_Exercise_: All that should be output is the block of lines below from the line with "the person standing" to the line with "the woman with glasses at point (231, 237), 12.71", both included, exactly as written.

● ● ●

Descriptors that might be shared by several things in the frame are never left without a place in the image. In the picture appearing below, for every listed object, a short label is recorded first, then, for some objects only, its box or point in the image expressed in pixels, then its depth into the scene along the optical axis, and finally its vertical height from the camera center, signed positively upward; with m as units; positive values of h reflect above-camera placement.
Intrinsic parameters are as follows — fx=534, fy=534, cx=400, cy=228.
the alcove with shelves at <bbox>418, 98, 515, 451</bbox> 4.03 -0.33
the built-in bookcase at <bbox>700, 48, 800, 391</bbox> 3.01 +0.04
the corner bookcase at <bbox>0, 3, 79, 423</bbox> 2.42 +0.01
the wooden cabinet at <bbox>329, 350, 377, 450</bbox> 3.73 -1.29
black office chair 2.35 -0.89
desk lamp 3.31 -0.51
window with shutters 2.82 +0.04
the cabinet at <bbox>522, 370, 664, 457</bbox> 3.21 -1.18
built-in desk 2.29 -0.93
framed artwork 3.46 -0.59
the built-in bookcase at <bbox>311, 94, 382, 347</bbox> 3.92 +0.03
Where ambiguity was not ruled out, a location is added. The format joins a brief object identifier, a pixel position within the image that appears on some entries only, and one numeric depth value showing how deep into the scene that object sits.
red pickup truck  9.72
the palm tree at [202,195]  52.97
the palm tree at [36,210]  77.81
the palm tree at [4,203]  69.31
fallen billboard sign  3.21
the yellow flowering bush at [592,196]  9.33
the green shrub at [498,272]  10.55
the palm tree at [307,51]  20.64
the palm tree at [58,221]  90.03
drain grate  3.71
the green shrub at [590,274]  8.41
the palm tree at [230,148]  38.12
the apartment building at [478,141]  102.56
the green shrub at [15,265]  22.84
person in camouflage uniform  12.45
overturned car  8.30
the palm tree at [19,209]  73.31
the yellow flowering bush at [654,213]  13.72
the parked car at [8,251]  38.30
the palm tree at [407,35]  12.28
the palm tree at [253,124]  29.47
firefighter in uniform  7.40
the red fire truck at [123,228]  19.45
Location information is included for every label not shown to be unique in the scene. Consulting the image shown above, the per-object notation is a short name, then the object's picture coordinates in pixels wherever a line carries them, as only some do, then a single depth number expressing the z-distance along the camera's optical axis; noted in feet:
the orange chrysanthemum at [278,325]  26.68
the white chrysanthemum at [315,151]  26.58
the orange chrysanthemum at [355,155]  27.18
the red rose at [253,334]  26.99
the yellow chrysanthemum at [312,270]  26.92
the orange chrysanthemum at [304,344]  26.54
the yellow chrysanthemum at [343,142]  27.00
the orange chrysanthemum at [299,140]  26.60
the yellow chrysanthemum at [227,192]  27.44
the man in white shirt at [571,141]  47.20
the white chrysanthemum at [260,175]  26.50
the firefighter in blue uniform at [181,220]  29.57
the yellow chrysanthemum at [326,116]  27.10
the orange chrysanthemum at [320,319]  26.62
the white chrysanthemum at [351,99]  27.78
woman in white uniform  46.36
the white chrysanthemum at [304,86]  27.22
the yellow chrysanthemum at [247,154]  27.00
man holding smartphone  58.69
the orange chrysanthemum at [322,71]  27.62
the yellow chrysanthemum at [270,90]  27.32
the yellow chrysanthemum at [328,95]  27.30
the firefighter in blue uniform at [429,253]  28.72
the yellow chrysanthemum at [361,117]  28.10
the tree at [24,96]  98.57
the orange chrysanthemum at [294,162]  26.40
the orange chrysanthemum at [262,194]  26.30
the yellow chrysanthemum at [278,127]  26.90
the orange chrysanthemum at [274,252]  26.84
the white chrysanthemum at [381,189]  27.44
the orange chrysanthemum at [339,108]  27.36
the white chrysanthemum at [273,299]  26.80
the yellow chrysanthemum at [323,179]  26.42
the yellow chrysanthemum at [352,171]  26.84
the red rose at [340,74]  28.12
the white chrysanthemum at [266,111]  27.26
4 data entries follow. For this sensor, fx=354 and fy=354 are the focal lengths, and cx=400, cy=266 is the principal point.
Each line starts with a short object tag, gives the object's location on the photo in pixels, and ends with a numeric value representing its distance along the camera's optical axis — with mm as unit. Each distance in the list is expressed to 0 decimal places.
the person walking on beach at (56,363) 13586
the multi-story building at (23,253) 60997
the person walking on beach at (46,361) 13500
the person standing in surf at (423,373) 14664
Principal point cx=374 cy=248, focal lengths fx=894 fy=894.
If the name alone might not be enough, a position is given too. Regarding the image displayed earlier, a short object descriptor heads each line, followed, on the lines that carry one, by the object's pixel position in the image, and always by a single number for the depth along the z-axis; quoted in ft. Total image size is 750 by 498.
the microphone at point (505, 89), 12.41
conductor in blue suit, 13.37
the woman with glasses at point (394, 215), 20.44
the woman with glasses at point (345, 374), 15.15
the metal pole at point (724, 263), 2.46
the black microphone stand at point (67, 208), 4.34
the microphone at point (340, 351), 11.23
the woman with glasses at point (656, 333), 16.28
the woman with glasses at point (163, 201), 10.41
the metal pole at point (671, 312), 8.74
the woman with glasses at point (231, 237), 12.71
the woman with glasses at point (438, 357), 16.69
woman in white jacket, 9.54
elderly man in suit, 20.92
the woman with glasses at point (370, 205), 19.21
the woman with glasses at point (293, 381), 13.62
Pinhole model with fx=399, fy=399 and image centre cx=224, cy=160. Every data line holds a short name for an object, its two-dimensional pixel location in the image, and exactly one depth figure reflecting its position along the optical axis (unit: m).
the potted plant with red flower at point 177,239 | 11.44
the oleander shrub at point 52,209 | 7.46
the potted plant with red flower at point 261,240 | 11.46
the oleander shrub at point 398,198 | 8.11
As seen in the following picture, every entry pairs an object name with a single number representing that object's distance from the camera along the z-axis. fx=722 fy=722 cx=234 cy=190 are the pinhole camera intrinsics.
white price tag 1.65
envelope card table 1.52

● ● ●

_Answer space_:
the person standing in surf at (423,373) 14664
Principal point cx=374 cy=248, focal lengths fx=894 fy=894.
If the name alone might not be enough, a position is given too. Regarding the image displayed earlier, a short object descriptor heads each line, followed, on the lines that carry one, by the object's pixel position in the image, and always by a single number for the depth along the z-axis; quoted in ft. Total image size is 750 by 498.
the microphone at point (505, 89), 12.41
conductor in blue suit, 13.37
the woman with glasses at point (394, 215), 20.44
the woman with glasses at point (345, 374), 15.15
the metal pole at point (724, 263), 2.46
the black microphone stand at point (67, 208), 4.34
the microphone at point (340, 351), 11.23
the woman with glasses at point (656, 333), 16.28
the woman with glasses at point (163, 201), 10.41
the metal pole at point (671, 312), 8.74
the woman with glasses at point (231, 237), 12.71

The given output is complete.